A preuve : en ses alinéas 2 et 3, l’article 211 de la Loi fondamentale dispose que «La Commission électorale nationale indépendante est chargée de l’organisation du processus électoral, notamment de l’enrôlement des électeurs, de la tenue du fichier électoral, des opérations de vote, de dépouillement et de tout référendum. Elle assure la régularité du processus électoral et référendaire». A preuve encore : l’article 3 de la loi organique n°10/013 du 28 juillet 2010 portant organisation et fonctionnement de la Céni dispose que «La Céni est chargée de l’organisation de tout le processus électoral et référendaire. Elle en assure la régularité ». A preuve également : la loi organique n° 13/012 du 19 avril 2013 modifiant et complétant la loi organique n° 10/013 du 28 juillet 2010 portant organisation et fonctionnement de la Céni.
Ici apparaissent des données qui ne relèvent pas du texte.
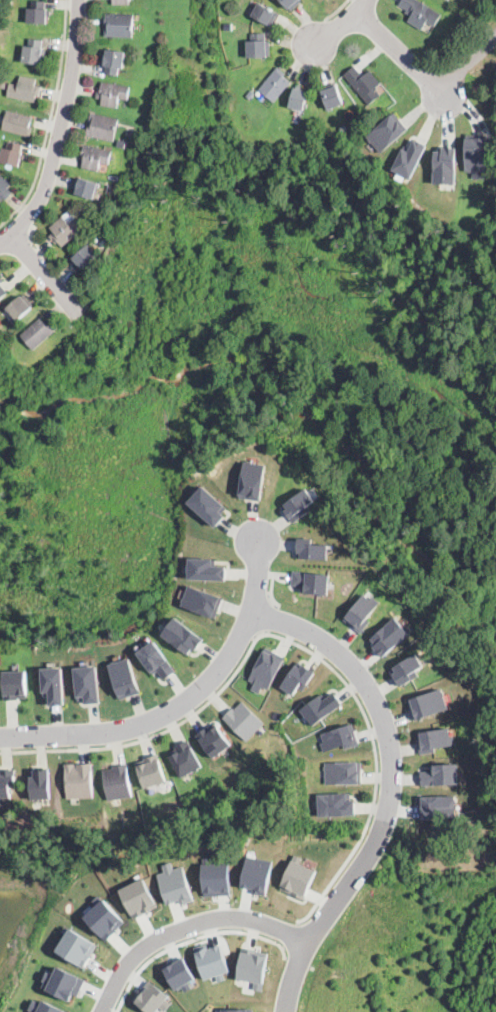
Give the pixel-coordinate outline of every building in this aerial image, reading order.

Elle maintient l’article 3 précité.

A la lumière de cette démonstration, il est impératif, pour une meilleure communication, d’attirer l’attention de la communauté nationale et internationale sur les responsabilités de l’Exécutif (Président et Gouvernement de la République), du Législatif (Assemblée nationale et Sénat) et, évidemment, de la Céni.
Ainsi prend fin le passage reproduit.